The historic buildings in question are the “Jewel Tower” and “Chapter House”
The ‘Jewel Tower’ was built in 1365 for the sole purpose of storing King Edward III’s treasures and personal possessions – and it used to be known as the ‘King’s Privy Wardrobe’.
The tower itself is a three-storey, stone building, which was once protected by a moat linked to the River Thames.
From the end of the 16th century right up to the early 1800’s, the House of Lords used the tower to store its parliamentary records.
In 1869 the Jewel Tower was taken over by the newly formed ‘Standard Weights and Measures Department’, who used it for storing and testing official ‘imperial’ weights and measures, right up until 1938 when the increasing London traffic made the place unsuitable for the type of ‘precision’ work required. However, the original weights and measures equipment and instruments remain on display for public viewing.

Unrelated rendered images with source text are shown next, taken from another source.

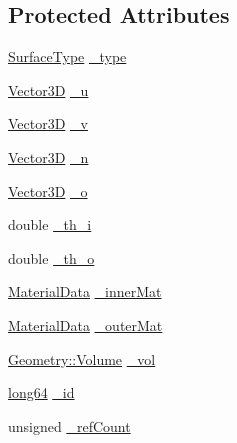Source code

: \subsection*{Protected Attributes}
\begin{DoxyCompactItemize}
\item 
\hyperlink{class_d_d_surfaces_1_1_surface_type}{Surface\+Type} \hyperlink{class_d_d4hep_1_1_d_d_rec_1_1_vol_surface_base_a7a377fec84bd131b42eb0fb672585850}{\+\_\+type}
\item 
\hyperlink{class_d_d_surfaces_1_1_vector3_d}{Vector3D} \hyperlink{class_d_d4hep_1_1_d_d_rec_1_1_vol_surface_base_a15a2648f8b9ead47a28826e4ad0cc6c7}{\+\_\+u}
\item 
\hyperlink{class_d_d_surfaces_1_1_vector3_d}{Vector3D} \hyperlink{class_d_d4hep_1_1_d_d_rec_1_1_vol_surface_base_afc7d4d47e7fa6c7a8c87a52e15177bdb}{\+\_\+v}
\item 
\hyperlink{class_d_d_surfaces_1_1_vector3_d}{Vector3D} \hyperlink{class_d_d4hep_1_1_d_d_rec_1_1_vol_surface_base_a9371dc34ec00ff652bc4e0ae1423364c}{\+\_\+n}
\item 
\hyperlink{class_d_d_surfaces_1_1_vector3_d}{Vector3D} \hyperlink{class_d_d4hep_1_1_d_d_rec_1_1_vol_surface_base_a2a59cf024e571ecddb719beadca6aa5e}{\+\_\+o}
\item 
double \hyperlink{class_d_d4hep_1_1_d_d_rec_1_1_vol_surface_base_a50793721953f298992a3c98f3b77053d}{\+\_\+th\+\_\+i}
\item 
double \hyperlink{class_d_d4hep_1_1_d_d_rec_1_1_vol_surface_base_ab60dbb9ad72a790cbfa119edaa225e36}{\+\_\+th\+\_\+o}
\item 
\hyperlink{class_d_d4hep_1_1_d_d_rec_1_1_material_data}{Material\+Data} \hyperlink{class_d_d4hep_1_1_d_d_rec_1_1_vol_surface_base_abfa00728ddc6fc977fb9d297038448c2}{\+\_\+inner\+Mat}
\item 
\hyperlink{class_d_d4hep_1_1_d_d_rec_1_1_material_data}{Material\+Data} \hyperlink{class_d_d4hep_1_1_d_d_rec_1_1_vol_surface_base_a3745bfba5f2d3b296e4f628c399faa39}{\+\_\+outer\+Mat}
\item 
\hyperlink{class_d_d4hep_1_1_geometry_1_1_volume}{Geometry\+::\+Volume} \hyperlink{class_d_d4hep_1_1_d_d_rec_1_1_vol_surface_base_afbd867fb78d3da533b12850d152005c2}{\+\_\+vol}
\item 
\hyperlink{namespace_d_d_surfaces_ab6b3da366f31f80aec56447ac4442e78}{long64} \hyperlink{class_d_d4hep_1_1_d_d_rec_1_1_vol_surface_base_ab8b2a71397c0d4c0be2683aabb4e7882}{\+\_\+id}
\item 
unsigned \hyperlink{class_d_d4hep_1_1_d_d_rec_1_1_vol_surface_base_a89b8556764cf2684ba0f96dfdd6a674e}{\+\_\+ref\+Count}
\end{DoxyCompactItemize}
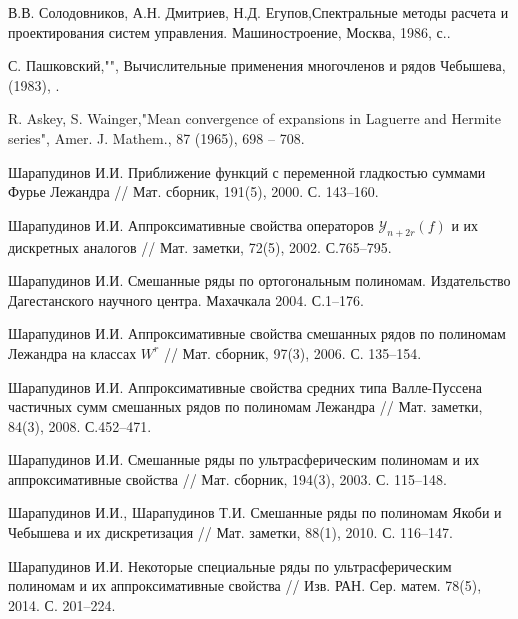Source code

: \begin{thebibliography}{20}
В.В. Солодовников, А.Н. Дмитриев, Н.Д. Егупов,Спектральные методы расчета и проектирования систем управления. Машиностроение, Москва, 1986,  с..


С. Пашковский,"", Вычислительные применения многочленов и рядов Чебышева,  (1983), .


R. Askey, S. Wainger,"Mean convergence of expansions in Laguerre and Hermite series", Amer. J. Mathem., 87 (1965), 698 -- 708.


{Шарапудинов И.И.} Приближение функций с переменной гладкостью суммами Фурье Лежандра // Мат. сборник,
191(5), 2000. С. 143--160.



{Шарапудинов И.И.} Аппроксимативные свойства операторов $\mathcal{ Y}_{n+2r}(f)$ и их дискретных аналогов // Мат. заметки, 72(5), 2002. С.765--795.



{Шарапудинов И.И.} Смешанные ряды по ортогональным полиномам. Издательство Дагестанского научного центра.
Махачкала 2004. С.1--176.



{Шарапудинов И.И.}
Аппроксимативные свойства смешанных рядов по полиномам Лежандра на классах $W^r$ //
Мат. сборник, 97(3), 2006. С. 135--154.



{Шарапудинов И.И.}
Аппроксимативные свойства средних типа Валле-Пуссена частичных сумм смешанных рядов по полиномам Лежандра // Мат. заметки, 84(3), 2008. С.452--471.



{Шарапудинов И.И.}
Смешанные ряды по ультрасферическим полиномам и их аппроксимативные свойства
// Мат. сборник, 194(3), 2003. С. 115--148.



{Шарапудинов И.И., Шарапудинов Т.И.}
Смешанные ряды по полиномам Якоби и Чебышева и их дискретизация
// Мат. заметки, 88(1), 2010. С. 116--147.



{Шарапудинов И.И.}
Некоторые специальные ряды по ультрасферическим полиномам и их аппроксимативные свойства
// Изв. РАН. Сер. матем. 78(5), 2014. С. 201--224.




\end{thebibliography}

The Jewel Tower is now maintained by the English Heritage and receives about 30,000 visitors per year.
Chapter House & the Pyx Chamber:
The original Chapter House was built around 1050, as a sort of annex building of Westminster Abbey.
It is an octagonal shaped building within the grounds of Westminster Abbey, that is noted for its magnificent windows, sculptures, old paintings, an architectural ceiling, medieval tiles and very old ‘doors’.
It was rebuilt by royal masons in 1253 and used as a meeting place for monks working out of the Abbey, and other dignitaries.
An oak door within the cloisters of the Chapter House has been identified as the oldest in Britain. The door was reused from the original building and is said to be covered with a cow’s hide.
Chapter House was also used for the earliest meetings of Parliament, from the 1270s through to 1395.
Within the Chapter House cloisters is ‘Pyx Chamber’ – a room whose origins also date back to the 11th Century – when it was used as a secure storage room for the monastery and the Royals, for their jewels and precious possessions.
Within Pyx Chamber there are large circular shaped wooden chests from the 15th Century that were made specifically to store the capes and cloaks that were worn by the monks at that time.
Within Chapter House and Pyx Chamber are the cloisters, where monks would exercise and meditate.
The walls of the cloister are filled with historic memorials, including many to military regiments and civil servants.
Chapter House, Pyx Chamber and its Cloisters are Grade I listed structures – and hopefully will be there for many centuries to come.
On the way back home, I popped into The Lord Moon on the Mall pub, nearby in Whitehall – to dry out and warm myself up, and have a quick ‘cheeky’ beer and a plate of chips.
All in all, both the Jewel Tower and Chapter House are an interesting aspect of London’s history and well worth a visit.